Weeks is just launching a new series called PageTurners. “The promise it makes is that every book in this series is a great read,” she said. The lead title is “Little Women” by Louisa May Alcott. All will include 40 to 60 explanatory pages provided by SparkNotes. The return to classics, she said, is part of a movement in the United States toward hanging on to “the things that are lasting.”

“Americans now seem more interested in history,” said Viking associate publisher Paul Slovak. “And it’s almost as though people are working backward,” from the world wars through the Civil War, the Founding Fathers “and now the classics.” Along the way are some gaps, and New York Review of Books wants to fill them. It has just published its 100th “unknown masterpiece” in a paperback series started in 1999 that features introductions by such of-the-moment authors as Michael Cunningham, Toni Morrison and Jonathan Lethem.

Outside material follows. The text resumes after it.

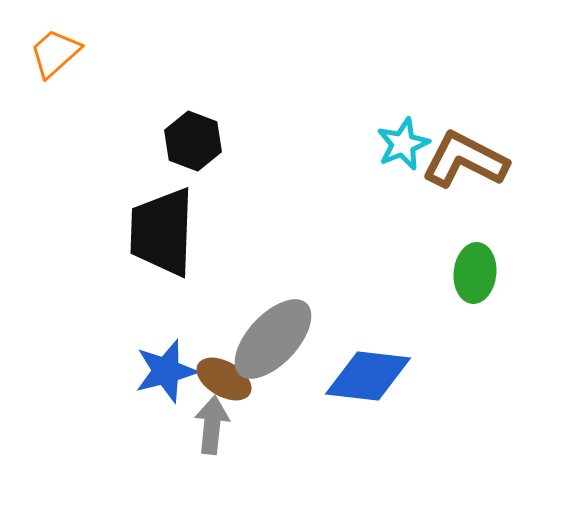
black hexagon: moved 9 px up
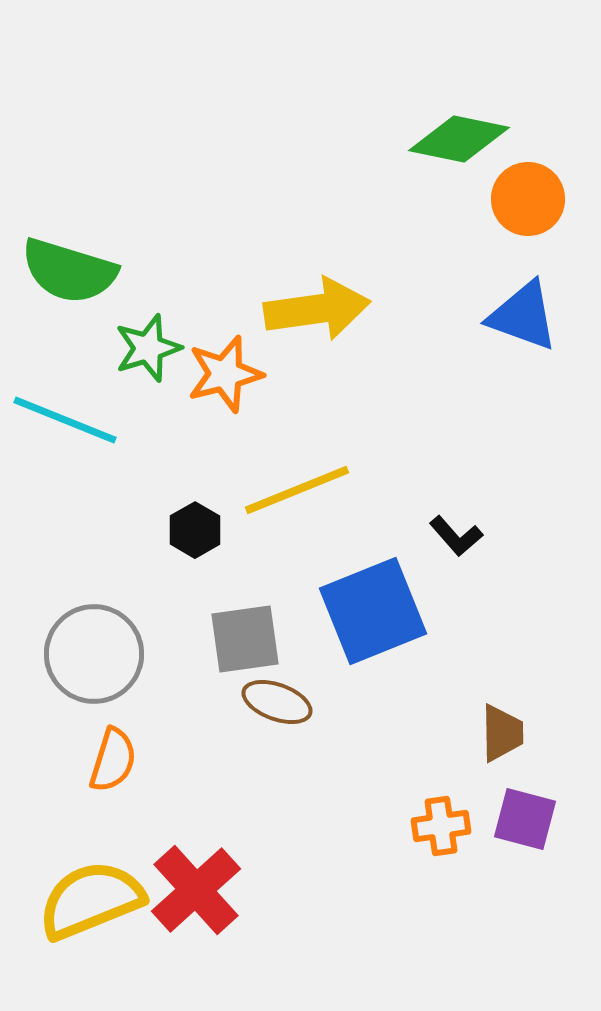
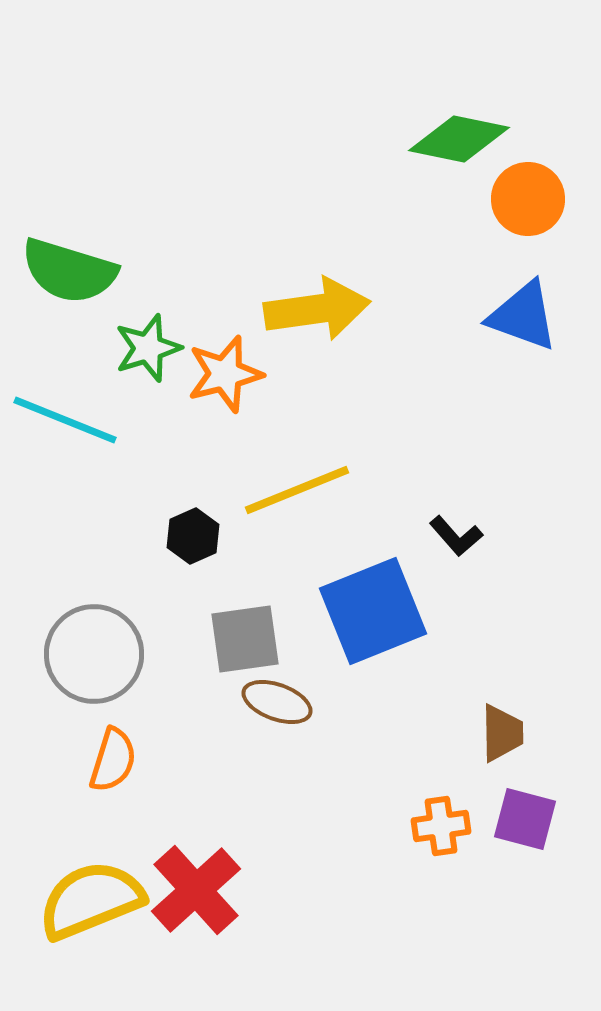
black hexagon: moved 2 px left, 6 px down; rotated 6 degrees clockwise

Many had long been out of print, such as Richard Hughes’ 20th century “A High Wind in Jamaica,” said series editor Edwin Frank, but are now selling “in the tens of thousands.” New York Review of Books, like several other publishers, also commissions new translations -- including an upcoming Guy de Maupassant novel by the poet Richard Howard, whose version of Stendhal’s “The Charterhouse of Parma” for Modern Library was a surprise bestseller in 1999, and whose highly anticipated translation of Flaubert’s “A Sentimental Education” is to be issued by Modern Library next year. “Charterhouse” helped prove that new translations can be bestsellers.

But why do readers continuously need new translations when most people wouldn’t dream of altering the originals?

The translators agree that it’s an interesting question.

“The world can always stand a new ‘Don Quixote.’ It’s such a wonderful book,” said Grossman, whose translation is selling well. “You can read ‘Hamlet’ a good number of times and react differently each time.”